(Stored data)
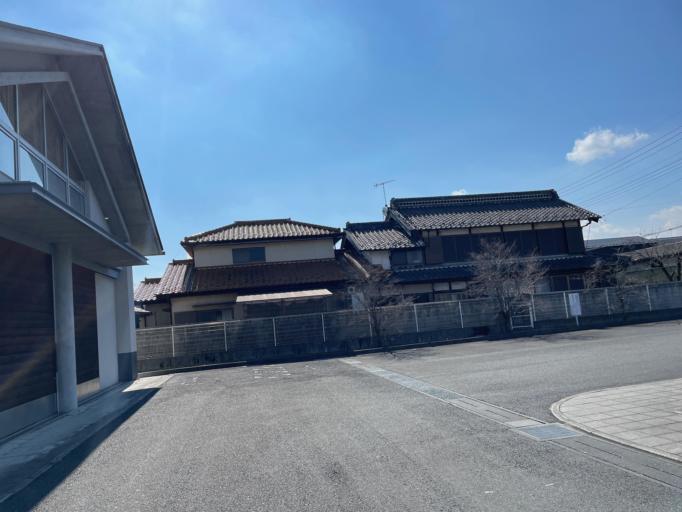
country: JP
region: Saitama
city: Yorii
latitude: 36.1158
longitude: 139.2070
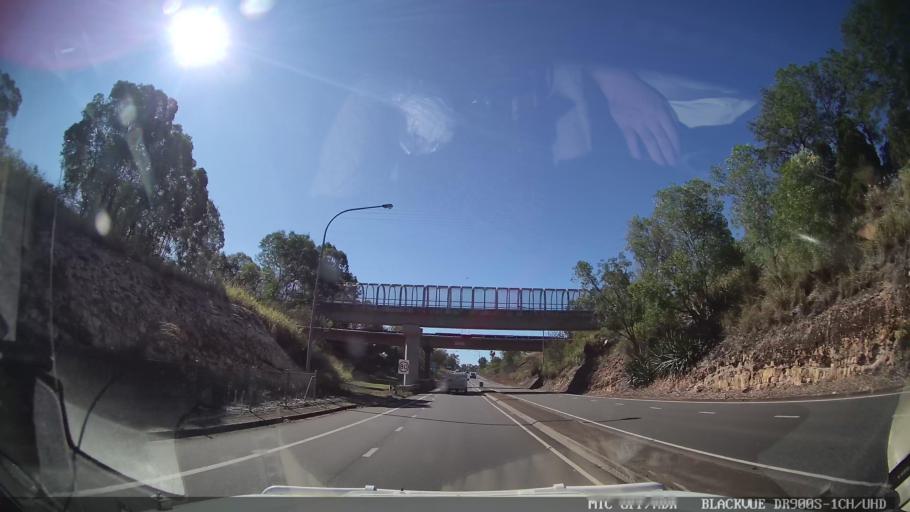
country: AU
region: Queensland
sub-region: Fraser Coast
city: Maryborough
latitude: -25.5179
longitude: 152.6696
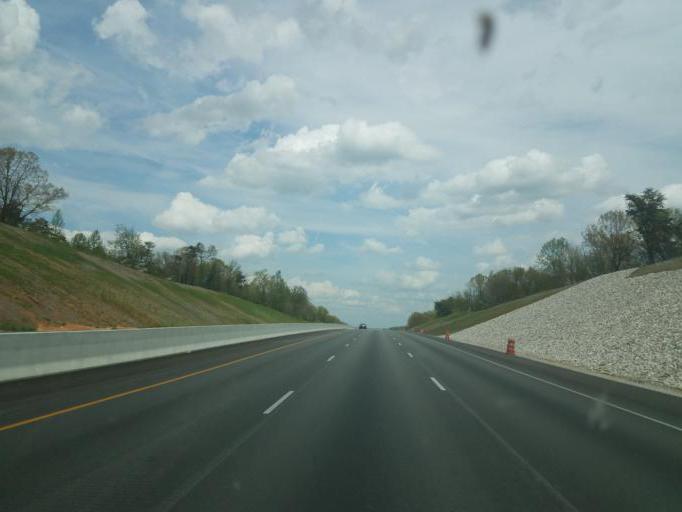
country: US
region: Kentucky
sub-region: Hart County
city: Munfordville
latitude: 37.3224
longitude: -85.9059
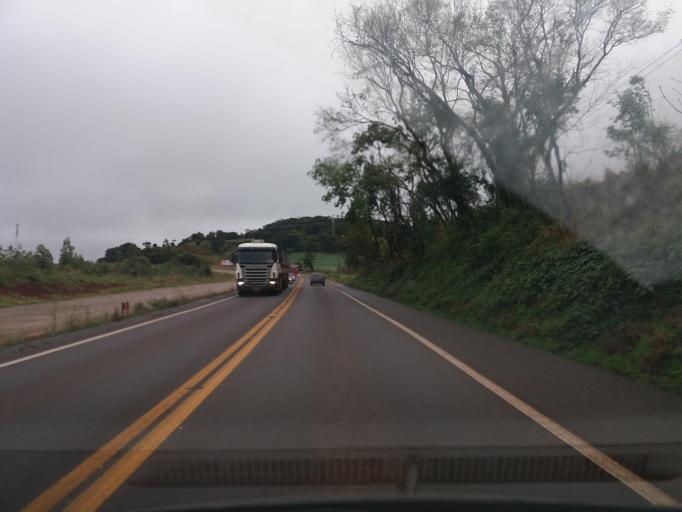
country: BR
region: Parana
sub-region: Cascavel
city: Cascavel
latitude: -25.2434
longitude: -53.5804
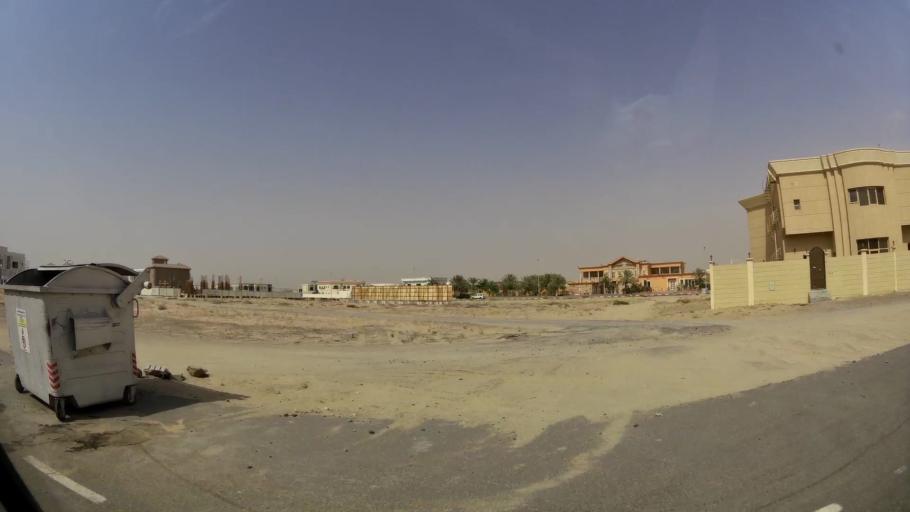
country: AE
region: Ash Shariqah
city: Sharjah
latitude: 25.2587
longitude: 55.4689
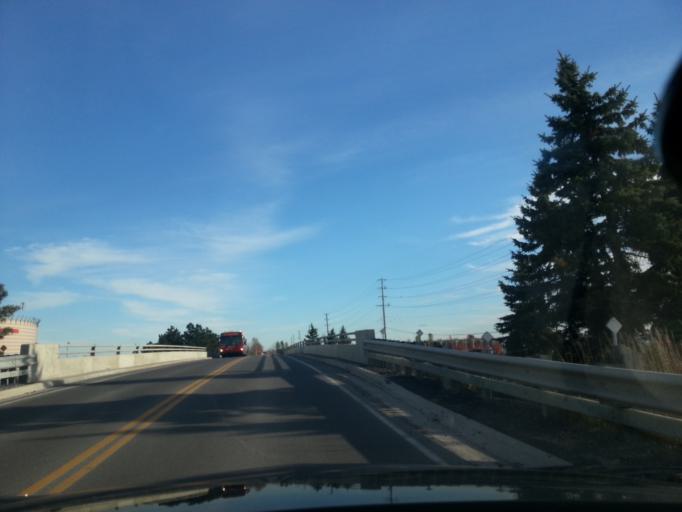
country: CA
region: Ontario
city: Bells Corners
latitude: 45.2979
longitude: -75.9318
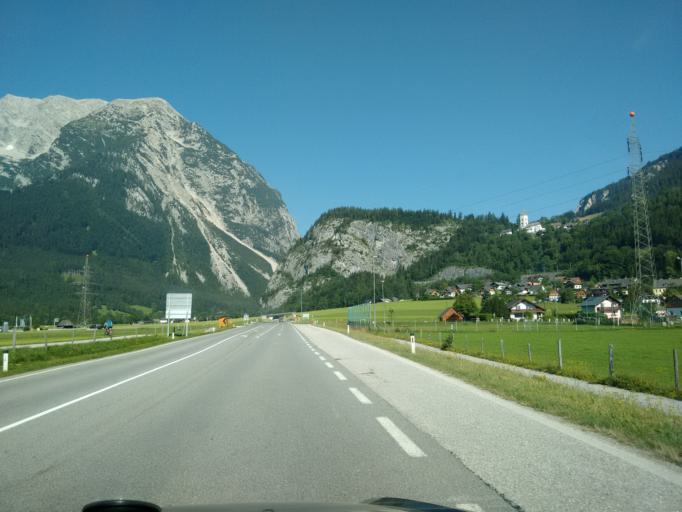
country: AT
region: Styria
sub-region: Politischer Bezirk Liezen
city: Irdning
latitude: 47.5242
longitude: 14.0753
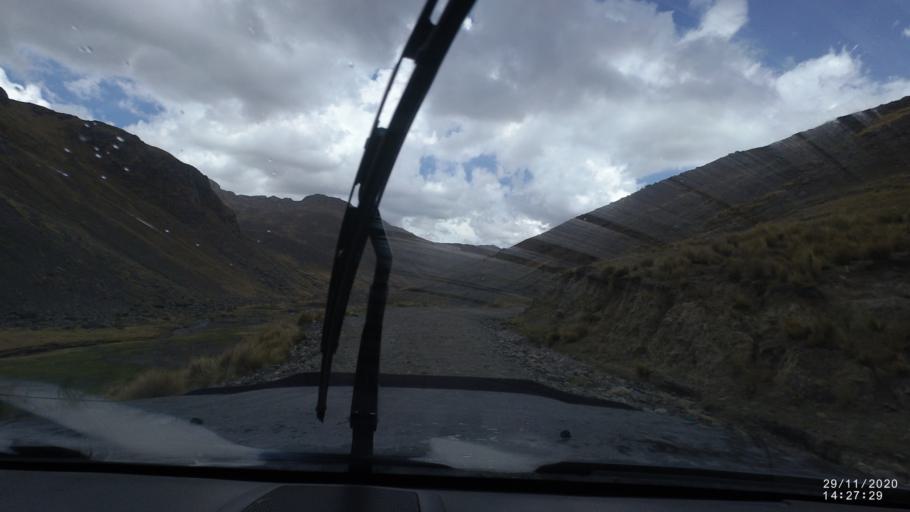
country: BO
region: Cochabamba
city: Sipe Sipe
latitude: -17.2588
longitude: -66.3656
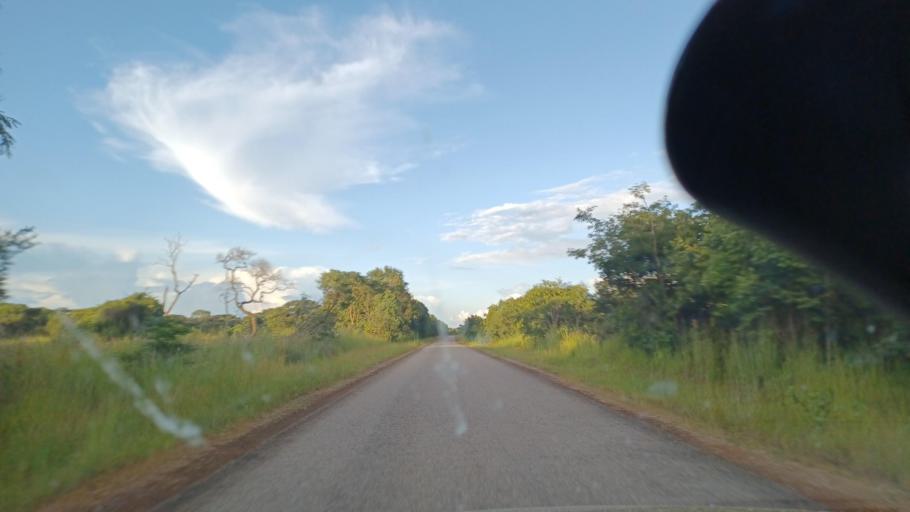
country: ZM
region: North-Western
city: Kalengwa
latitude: -13.0851
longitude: 25.2877
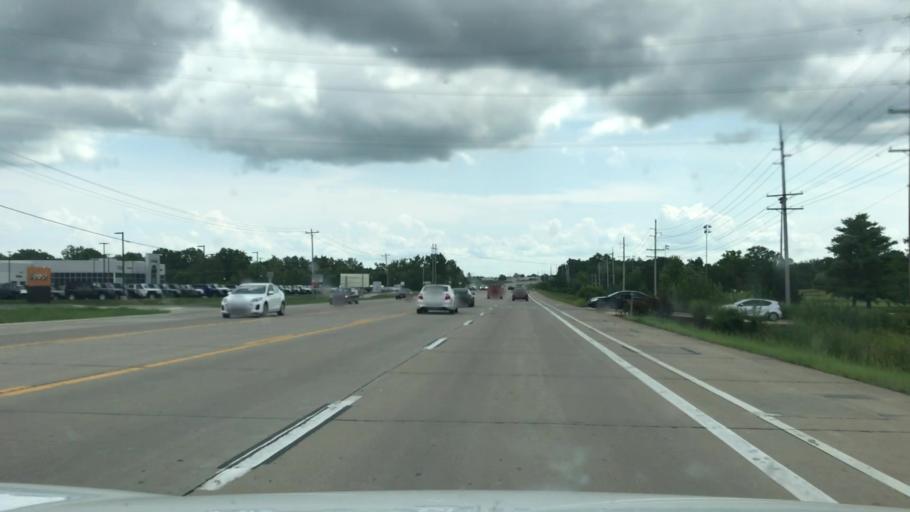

AIM
Write out every line of the rows above word for word, but leave out the pictures.

OUTPUT BELOW
country: JP
region: Saitama
city: Yorii
latitude: 36.1158
longitude: 139.2070
country: AU
region: Queensland
sub-region: Fraser Coast
city: Maryborough
latitude: -25.5179
longitude: 152.6696
country: US
region: Kentucky
sub-region: Hart County
city: Munfordville
latitude: 37.3224
longitude: -85.9059
country: BR
region: Parana
sub-region: Cascavel
city: Cascavel
latitude: -25.2434
longitude: -53.5804
country: AE
region: Ash Shariqah
city: Sharjah
latitude: 25.2587
longitude: 55.4689
country: CA
region: Ontario
city: Bells Corners
latitude: 45.2979
longitude: -75.9318
country: AT
region: Styria
sub-region: Politischer Bezirk Liezen
city: Irdning
latitude: 47.5242
longitude: 14.0753
country: BO
region: Cochabamba
city: Sipe Sipe
latitude: -17.2588
longitude: -66.3656
country: ZM
region: North-Western
city: Kalengwa
latitude: -13.0851
longitude: 25.2877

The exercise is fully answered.